Earlier this week, Matt Lauer had this exchange in an interview with President Obama:
MR. LAUER: -- that this is not the time to meet with experts and advisers. This is a time to spend more time in the Gulf and -- I never thought I'd say this to a president -- but kick some butt.
PRESIDENT OBAMA: (Chuckles.)
MR. LAUER: And I don't mean it to be funny.
PRESIDENT OBAMA: No. And I understand. And here's what -- I'm going to push back hard on this, because I think that this is just an idea that got in folks' heads and the media has run with it. I was down there a month ago, before most of these talking heads were even paying attention to the Gulf. A month ago I was meeting with fishermen down there standing in the rain talking about what a potential crisis this could be.
And I don't sit around just talking to experts because this is a college seminar. We talk to these folks because they potentially have the best answers so I know whose ass to kick, right?
So, you know, this is not theater. Most of the decisions that I make on a day-to-day basis, I make because I have gathered the best information possible in very difficult situations, and my job is to figure out how can I move the federal government, the private sector, all the various players who are involved, to perform some very, very difficult tasks?
And I don't always have time to perform for the benefit of the cable shows. What I do have is dedication and commitment to make sure that the people who are actually being affected by this are going to get the best possible service from me. And as long as I'm president, that's the approach that I'm going to take to this job.
I was satisfied with the answer. Obama obviously disdains the ridiculous press ritual of demanding that he show emotion, and is trying to carefully explain why he has to actually do the work of being president and not just pose for the cameras looking manly.
You know who wasn't satisfied? You'll never guess: former Bush Minister of Propaganda Peter Wehner. Okay, I promised myself I'd refrain from more Wehner blogging, but this is too Wehneresque to ignore:
This is what an impotent and increasingly desperate White House does when it has nowhere to go and nowhere to hide. It hopes that the public will grade Obama on his emotions rather than his managerial skills. But it won’t work. Having blasted the previous administration over its handling of Hurricane Katrina, and having insisted weeks ago that the federal government is firmly in control of this ecological catastrophe, the president will be judged – fairly or not – on the outcome of the oil spill. He owns it. ...
It is a sign of a president who is thrashing about, frustrated he cannot extricate himself from an event that he cannot control and that is doing untold damage to him.
In the midst of this childish spin game, a person with standing in Obama’s life might whisper to him: “Mr. President, we already have one Clinton Eastwood. We don’t need you play-acting like you’re another.”
I've written about the strange habit of the former Bushies of projecting all their man's flaws onto the current president. But this is unusually blatant. Hoping to be graded on emotions rather than managerial competence? Pretending to be Clint Eastwood?
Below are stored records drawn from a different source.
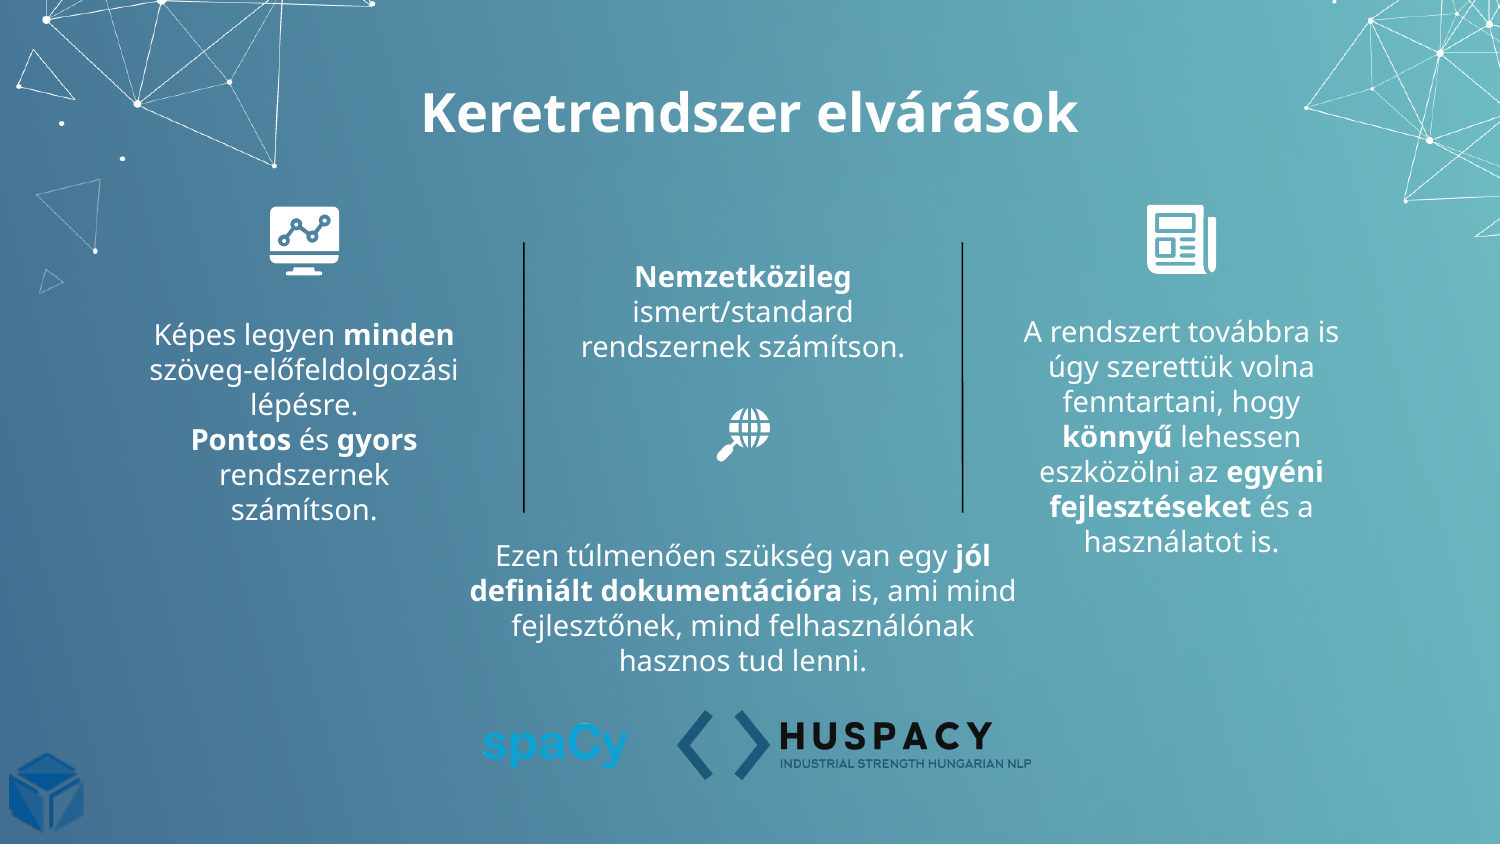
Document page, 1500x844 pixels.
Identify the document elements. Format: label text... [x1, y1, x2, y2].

subtitle A rendszert továbbra is úgy szerettük volna fenntartani, hogy könnyű lehessen eszközölni az egyéni fejlesztéseket és a használatot is. [999, 298, 1364, 563]
text_box [730, 408, 744, 420]
text_box [751, 435, 757, 448]
subtitle Nemzetközileg ismert/standard rendszernek számítson. [561, 243, 926, 357]
text_box [285, 267, 323, 276]
text_box [1147, 204, 1207, 274]
text_box [741, 423, 748, 433]
text_box [742, 435, 748, 448]
text_box [270, 206, 340, 252]
text_box [729, 423, 739, 433]
text_box [755, 408, 769, 421]
text_box [751, 423, 758, 433]
text_box [269, 255, 339, 264]
title Keretrendszer elvárások [322, 32, 1178, 189]
text_box [751, 407, 757, 420]
text_box [742, 407, 748, 420]
text_box [760, 423, 771, 433]
text_box [716, 435, 744, 462]
subtitle Ezen túlmenően szükség van egy jól definiált dokumentációra is, ami mind fejlesztőnek, mind felhasználónak hasznos tud lenni. [443, 522, 1043, 660]
picture [0, 0, 1500, 844]
text_box [755, 435, 769, 448]
subtitle Képes legyen minden szöveg-előfeldolgozási lépésre. Pontos és gyors rendszernek számítson. [130, 301, 479, 519]
text_box [1208, 217, 1217, 273]
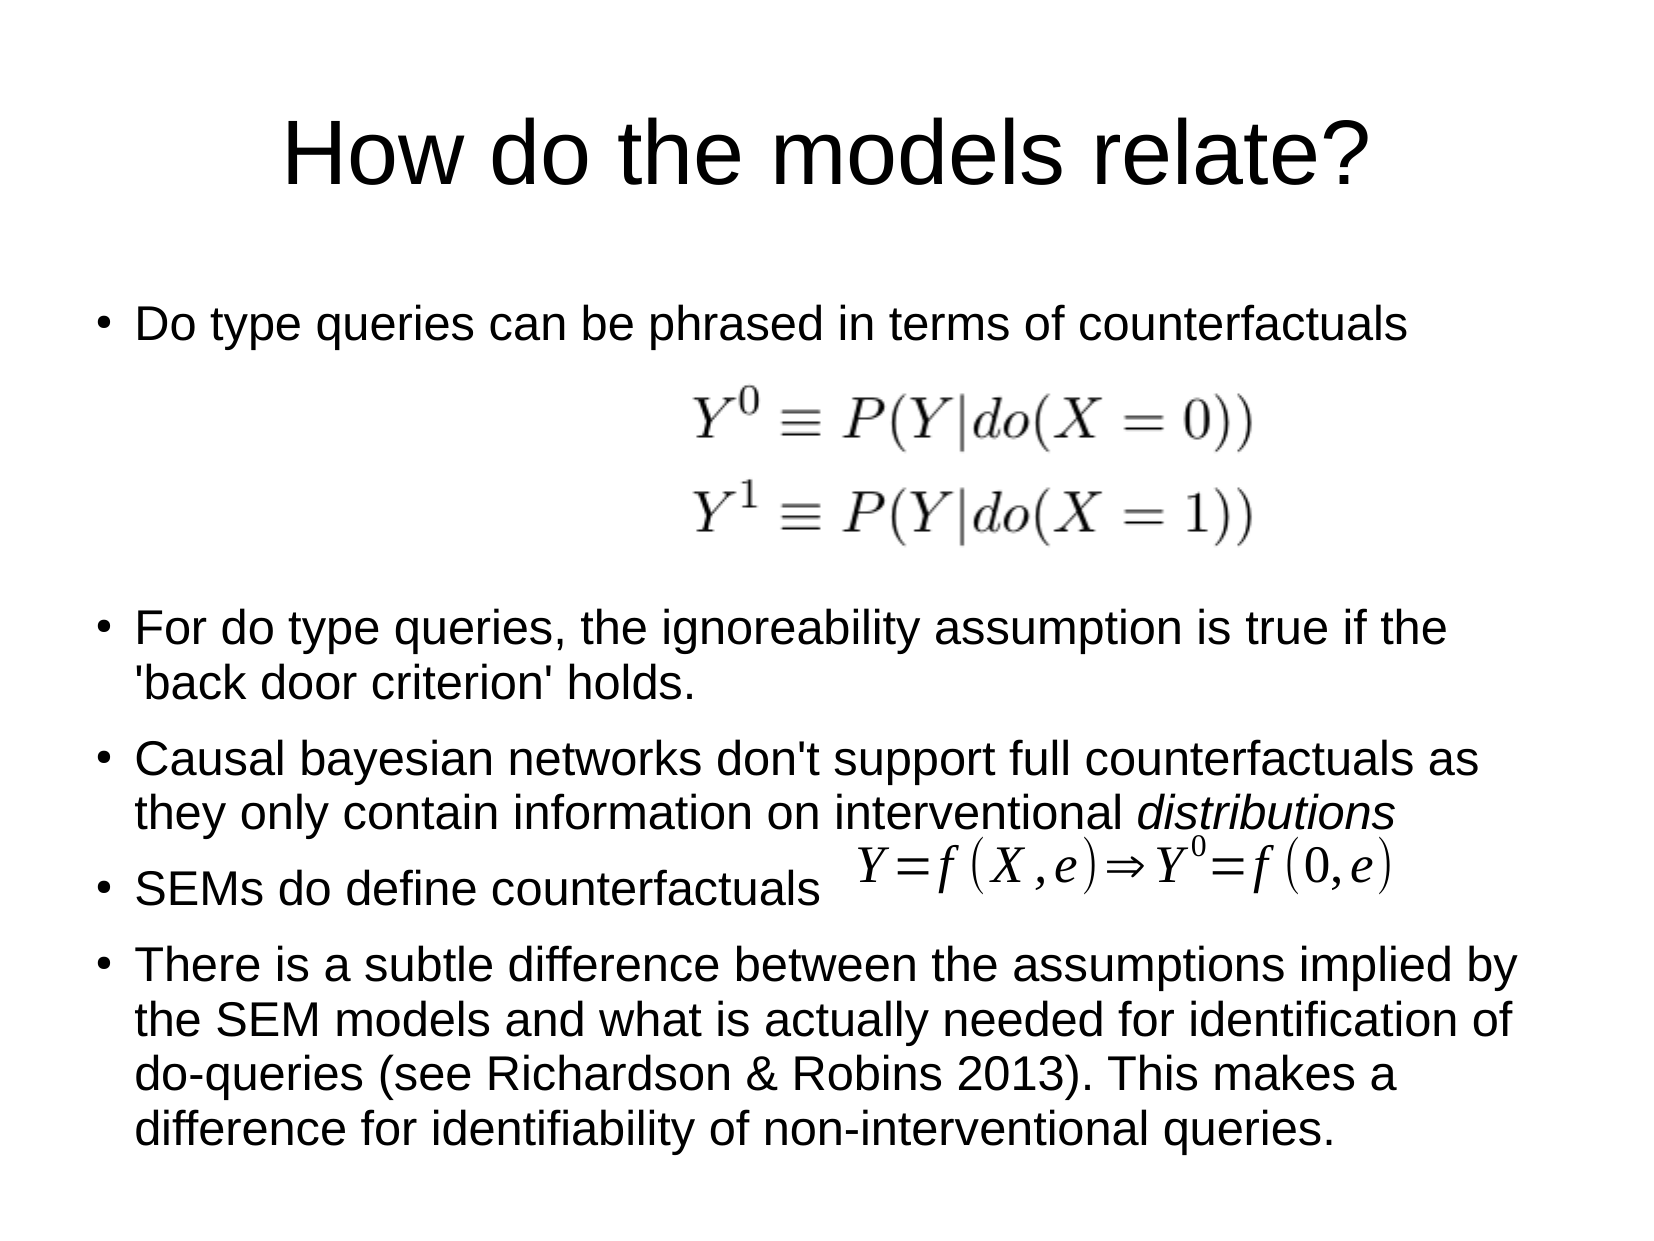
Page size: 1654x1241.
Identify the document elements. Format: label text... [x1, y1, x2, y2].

title How do the models relate? [82, 49, 1571, 257]
list Do type queries can be phrased in terms of counterfactuals For do type queries, the ignoreability assumption is true if the 'back door criterion' holds. Causal bayesian networks don't support full counterfactuals as they only contain information on interventional distributions SEMs do define counterfactuals There is a subtle difference between the assumptions implied by the SEM models and what is actually needed for identification of do-queries (see Richardson & Robins 2013). This makes a difference for identifiability of non-interventional queries. [82, 296, 1571, 1164]
picture [673, 354, 1300, 574]
chart [842, 826, 1408, 897]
This isn't merely something George W. Bush did. It captures the very essence of George W. Bush in so eerily accurate a way that, if you woke up a goat-herder in Inner Mongolia in the middle of the night and read this description to him, he would say, "You're talking about George W. Bush."
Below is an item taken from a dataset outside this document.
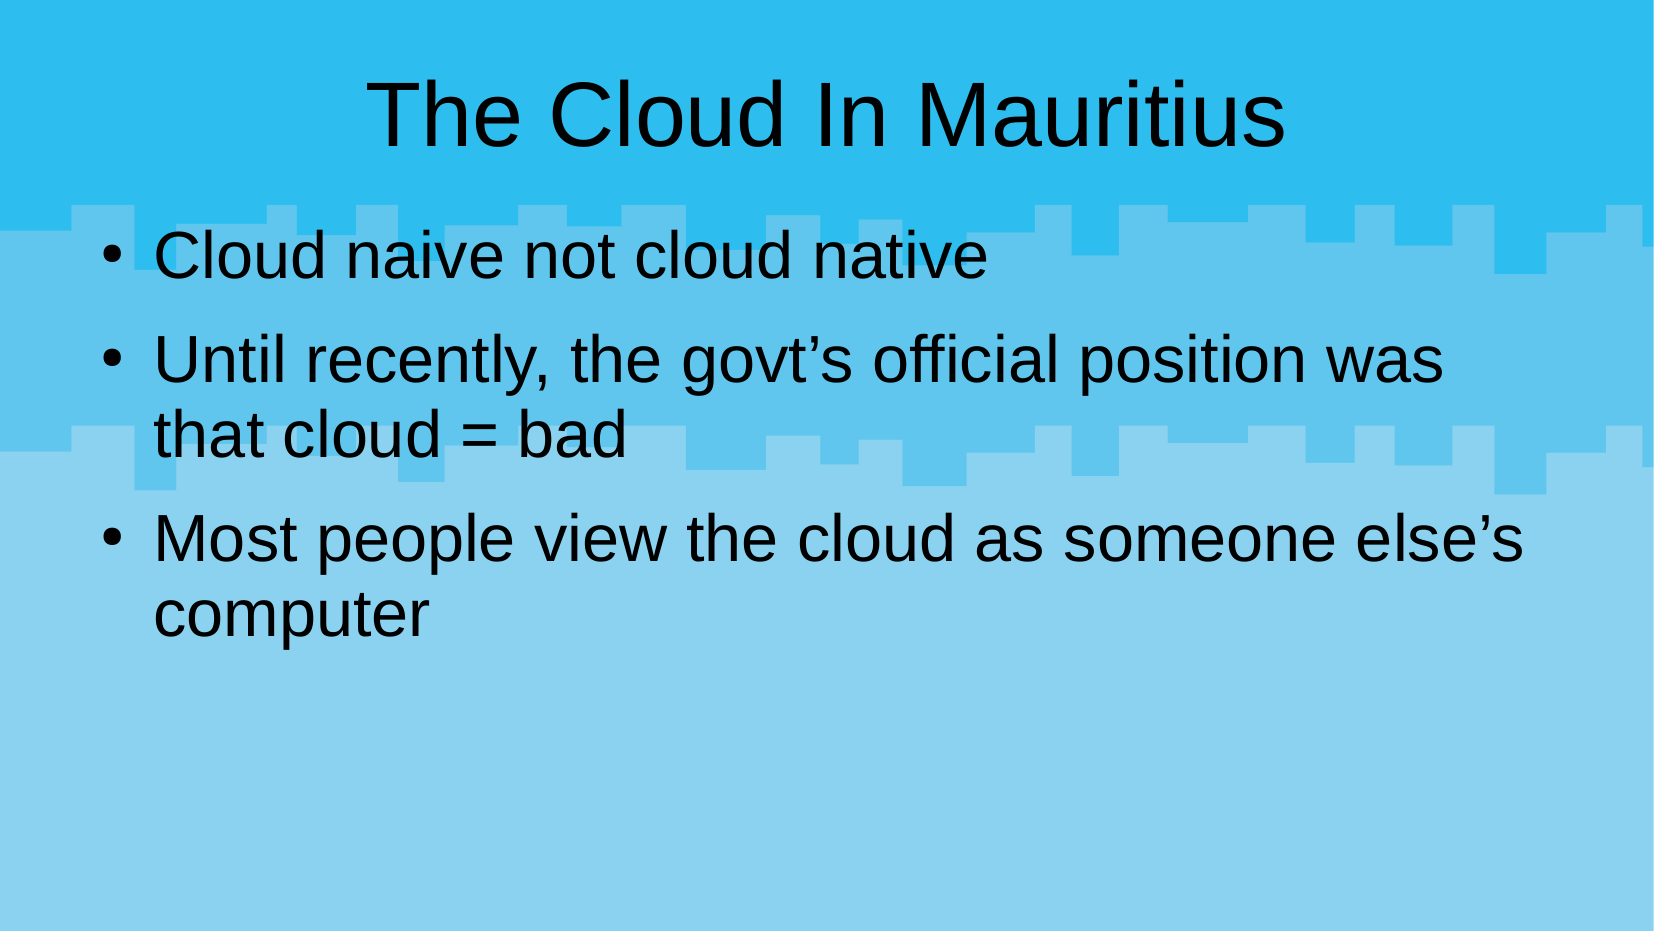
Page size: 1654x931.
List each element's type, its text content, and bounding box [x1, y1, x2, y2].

This is president who said of Osama bin Laden, "I want justice. And there's an old poster out west, that I recall, that said, 'Wanted, Dead or Alive,'" then horribly blundered by allowing bin Laden and al Qaeda to escape. Or the president who would respond to disasters like the Enron scandal by saying things like, "The best ethics course is to handcuff one of the bastards." Or the president who constantly pretended to be a cowboy.
In the interests of diversity, I keep raising the standard of what sort of Wehner commentary is hilarious enough to merit my attention. But however high I raise the bar, Wehner keeps clearing it.